Feeding The Void With Air

He feels like he's filling my void with air. Hungry Hungry Hippos. Black hole mouth. Grand Canyon vagina. Starving screaming no junk no methadone just withdrawal shakes and waking nightmares 24/7. Too much of a muchness. He has seen my ebullience turned inside out and is waving away my offer of seconds. No more drama. The clamor for glamor. $120 at the JcPenney's salon on reddish purple hair. Wish lists. Grocery lists. List of priorities. Passport/Peru/Italy/leave America altogether and reside in Africa. Help those with AIDS. Move to Alaska and fish. Stay up all night and dance and sing and flirt at the bar. Stand on the sidewalk outside Frontier and yell poetry with a donation mason jar for change.
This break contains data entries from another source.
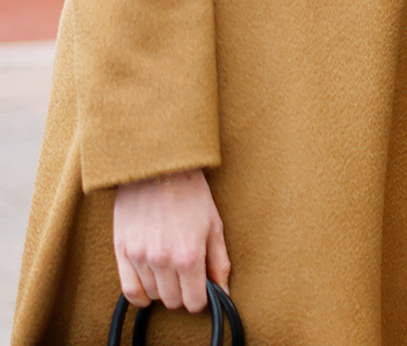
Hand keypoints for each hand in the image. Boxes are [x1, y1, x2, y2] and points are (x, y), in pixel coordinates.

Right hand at [111, 169, 228, 311]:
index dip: (202, 299)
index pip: (194, 301)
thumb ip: (219, 262)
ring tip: (171, 271)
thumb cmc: (191, 193)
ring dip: (163, 290)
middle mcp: (162, 261)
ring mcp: (139, 257)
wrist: (158, 168)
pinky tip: (150, 286)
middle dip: (183, 294)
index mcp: (189, 255)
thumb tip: (223, 291)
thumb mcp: (214, 225)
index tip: (203, 291)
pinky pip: (129, 290)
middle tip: (188, 279)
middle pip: (173, 301)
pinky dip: (141, 295)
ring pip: (152, 295)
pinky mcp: (121, 252)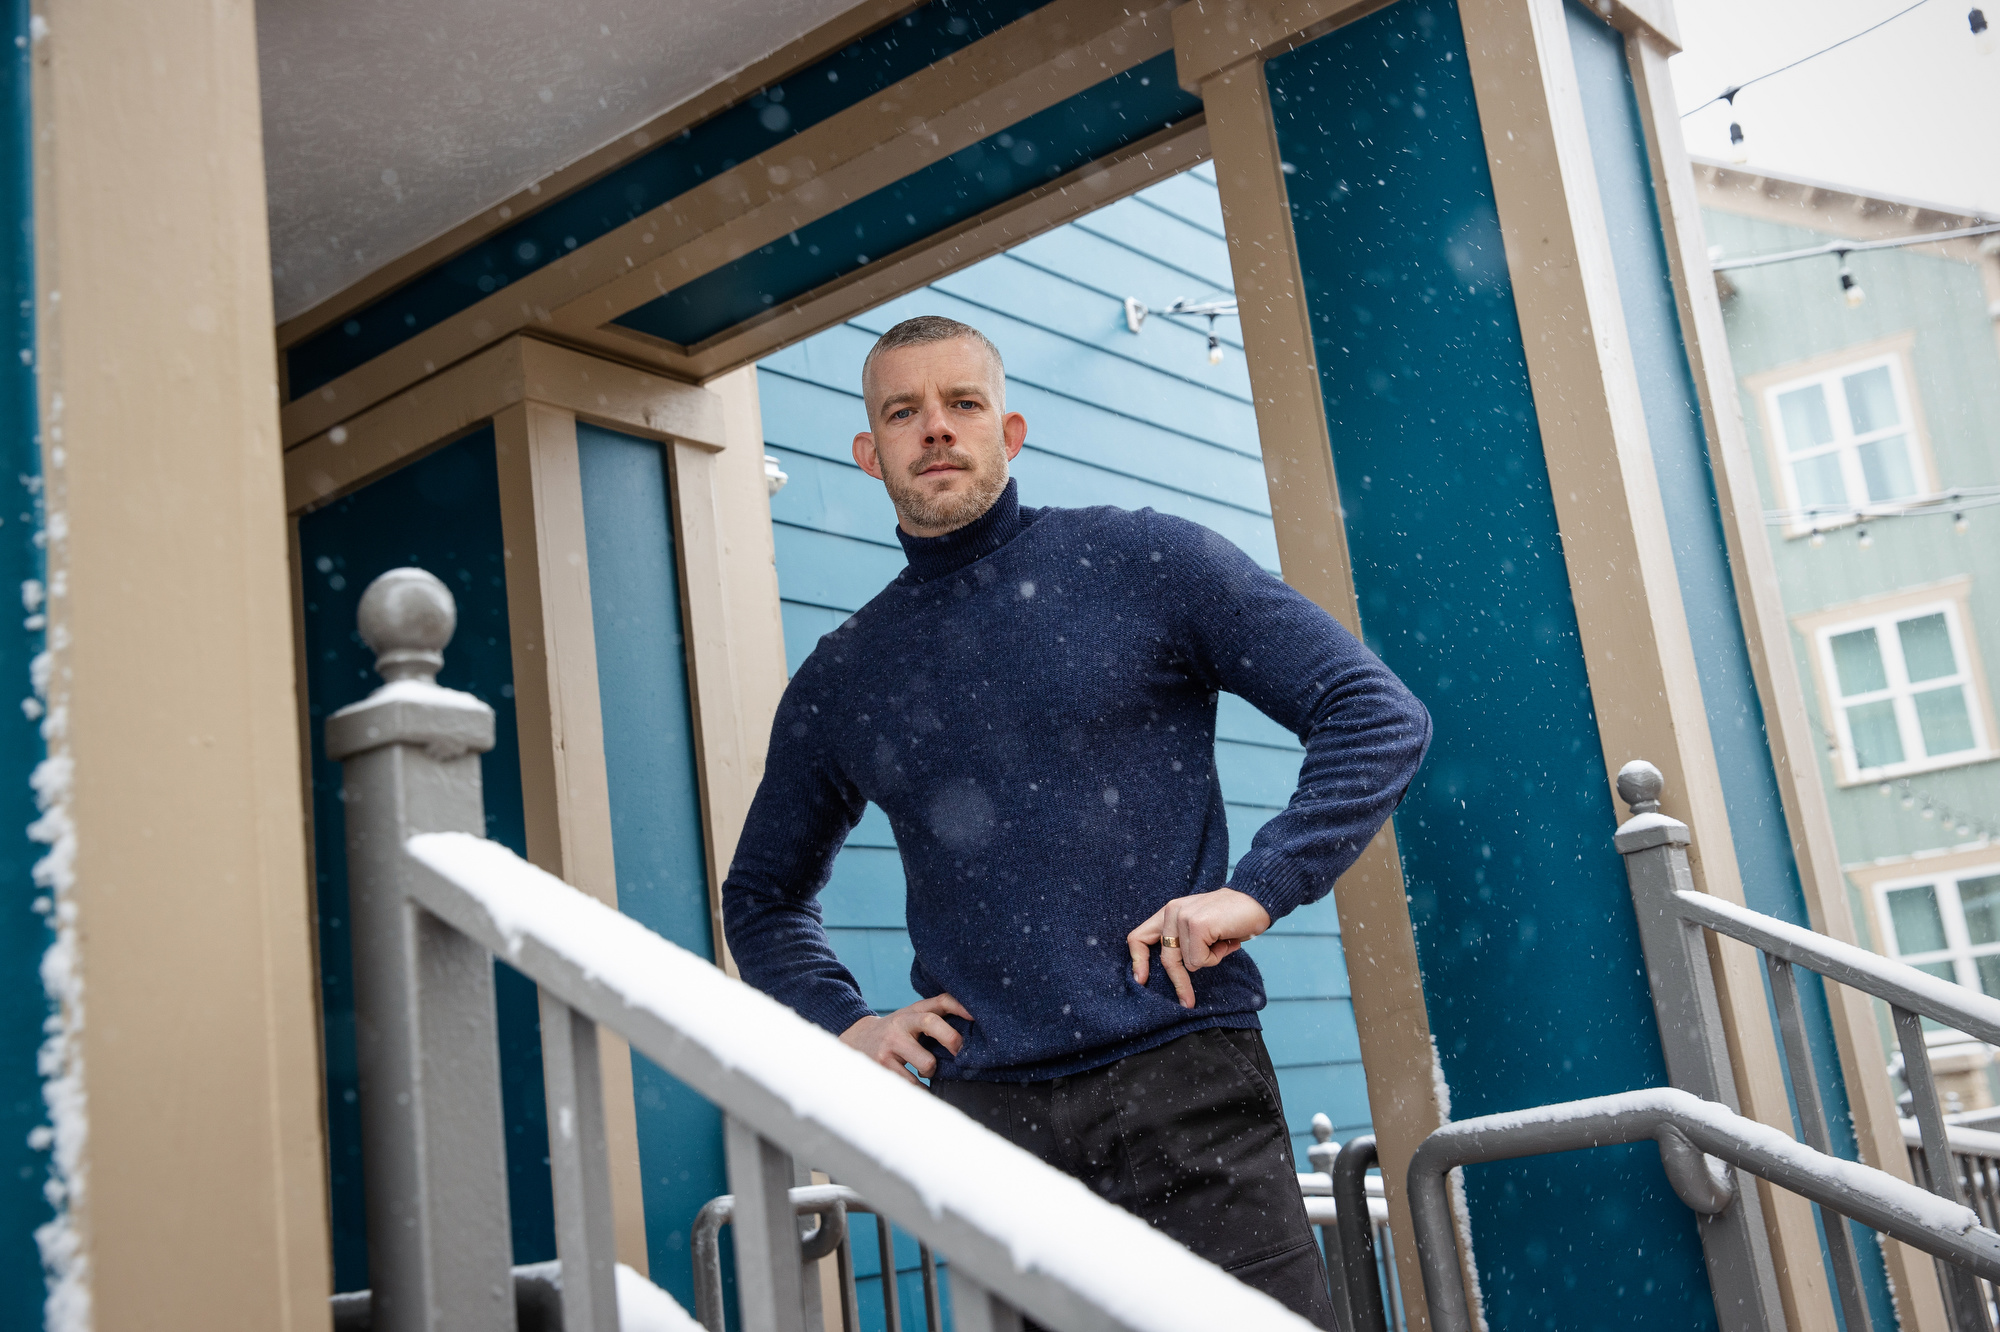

Deranged ego feedings on lunch breaks at T-Mobile. Dude, check my latest mix tape. "Summer Nights" followed by "Satellite of Love." You have the energy of an Aries. Talking shit, walking like I was recently laid. I wasn't recently laid. I haven't stayed up all night in the company of anyone new in many a moon. No fireside chats, no pop philosophies and post modernism discussions at Denny's with drunk friends after the bars have closed. He says there's no way we're having kids. I feel nothing. No regret or sorrow. Maybe I'll wake up tomorrow and go to church and think things over and decide I'm stupid and need to feast on Christ.